Maduro inspects army preparations for drills in show of power to US-backed opposition
Over a week ahead of Venezuela’s “largest” drills ever, President Nicolas Maduro inspects members of the armed forces and oversees military parades and exercises at a number of bases in the country in a show of strength to his Western-backed opponents, who have been challenging his leadership.
Videos posted on Maduro’s Twitter page showed the Venezuelan leader, surrounded by military officials, inspecting troops at the Fort of Paramacay in Naguanagua and the Naval Base Agustin Armario in the city of Puerto Cabello over the weekend.
At the Fort of Paramacay base, Maduro watched a platoon of soldiers release volleys of rocket-propelled grenades, machine-gun anti-aircraft fire and tank rounds at hillside targets.
Wearing tan fatigues, the president was also seen parading alongside the army amid a political crisis, which saw the US-backed opposition leader, Juan Guaido, abruptly declare himself “interim president” last week.
Besides supporting Guaido, Washington also spoke of what it called a “humanitarian” intervention in Venezuela, prompting the Maduro government to order the armed forces to get ready for defending the nation “in any scenario.” He announced massive exercises between February 10 and 15.
During a speech broadcast on state television during his visits, Maduro said “We are preparing for the most important military exercises in our history.”
He said that the soldiers will repel a simulated invasion and enhance their skills in defending the territories, coast and waterways of the Latin American state in the course of the forthcoming war games.
“Our armed forces make our country unassailable,” said the president, adding that the military is quite capable of standing against any aggressor that sets foot on the country’s soil.
The army has remained loyal to the elected government of Maduro amid the political conflict.
During the speech, Maduro once against lambasted the US for openly leading a coup against his administration by recognizing Guaido, the head of the opposition-led National Assembly, as “president.”
He asked the soldiers whether they were plotting with the “imperialist” US against the Caracas government.
“No, my commander-in-chief,” they shouted in unison in response.
Maduro then said, “We’re ready to defend our homeland — under any circumstance.”
Guaido seeking to win army’s backing
Meanwhile, the self-proclaimed president — who had already admitted that his attempt to seize power still lacks crucial backing from the military – stepped up his push to force the military to turn against the Mauro administration.
He claimed Sunday that talks were proceeding “behind the scenes” with the military to force out Maduro.
“We have been in talks with government officials, civilian and military men,” Guaido told the Washington Post on Sunday. “This is a very delicate subject involving personal security.
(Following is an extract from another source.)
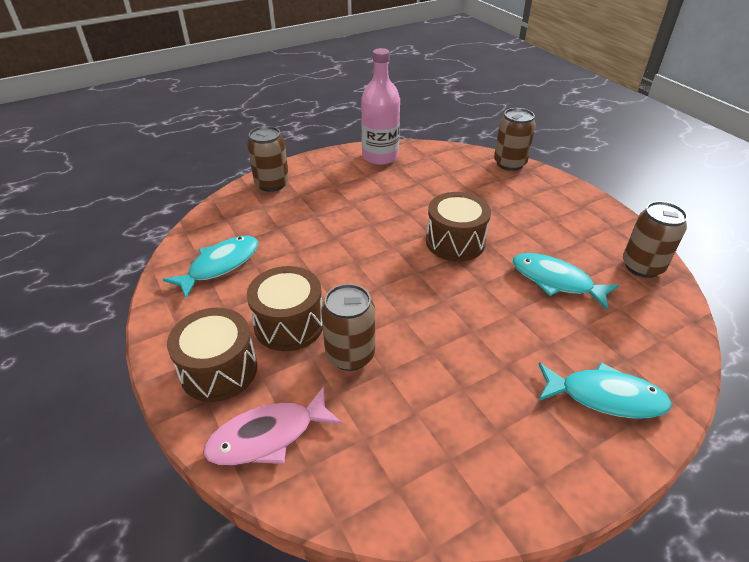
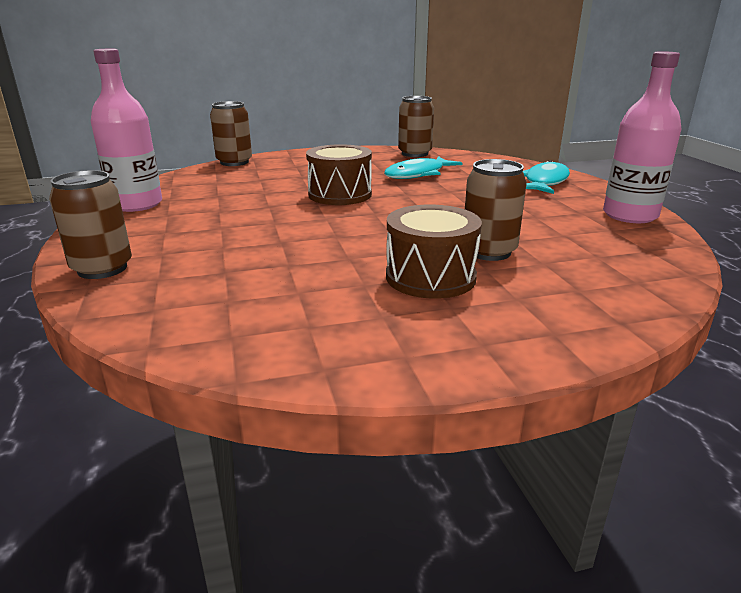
camera: 75 degrees left, 15 degrees down
(219, 370) = (501, 324): brown drum -> none
(220, 265) = (278, 316): turquoise fish -> none
(268, 436) = (603, 299): pink fish -> none
(511, 484) = (630, 215): none -> pink bottle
We are meeting with them, but discreetly.”
“We are waiting for you, the soldiers of Venezuela,” Guaido told a news conference on the same day.
His supporters also handed out leaflets to soldiers, calling on them to reject Maduro and join Guaido.
He also called on people to hold rallies on Wednesday and another on Saturday in his support.
In another interview, the 35-year-old opposition leader told The Guardian, that he was set on “getting the job done” to force Maduro from power.
He, however, played down concerns for a possible armed conflict and claimed that the nation was living through an “almost magical moment” in what he called a quest for democracy.
Australia, Israel join West in backing Guaido
Washington’s Wsestern allies, including Spain, Britain, France, the Netherlands and Germany, have said they would recognize Guaido as “interim president” unless Maduro calls elections within eight days.
Maduro on Sunday rejected the European ultimatum.
In another development, Australia and the Israeli regime joined the US and its camp in backing the coup bid in Venezuela.
The Australian Foreign Ministry voiced support for the opposition leader, saying it recognizes Guaido as the “president” of Venezuela.
Israeli Prime Minister Benjamine Netanyahu also took side with the opposition, and “joined the United States today, as well as Canada, most South American countries and European nations.”
Netanyahu announced his support for Guaido after Trump called on those undecided to “pick a side.”
Tel Aviv’s move was hailed by the US ambassador to Israel, David Friedman.
He thanked Israel for “standing with the people of Venezuela and recognizing the opposition as the legitimate leadership of the country.”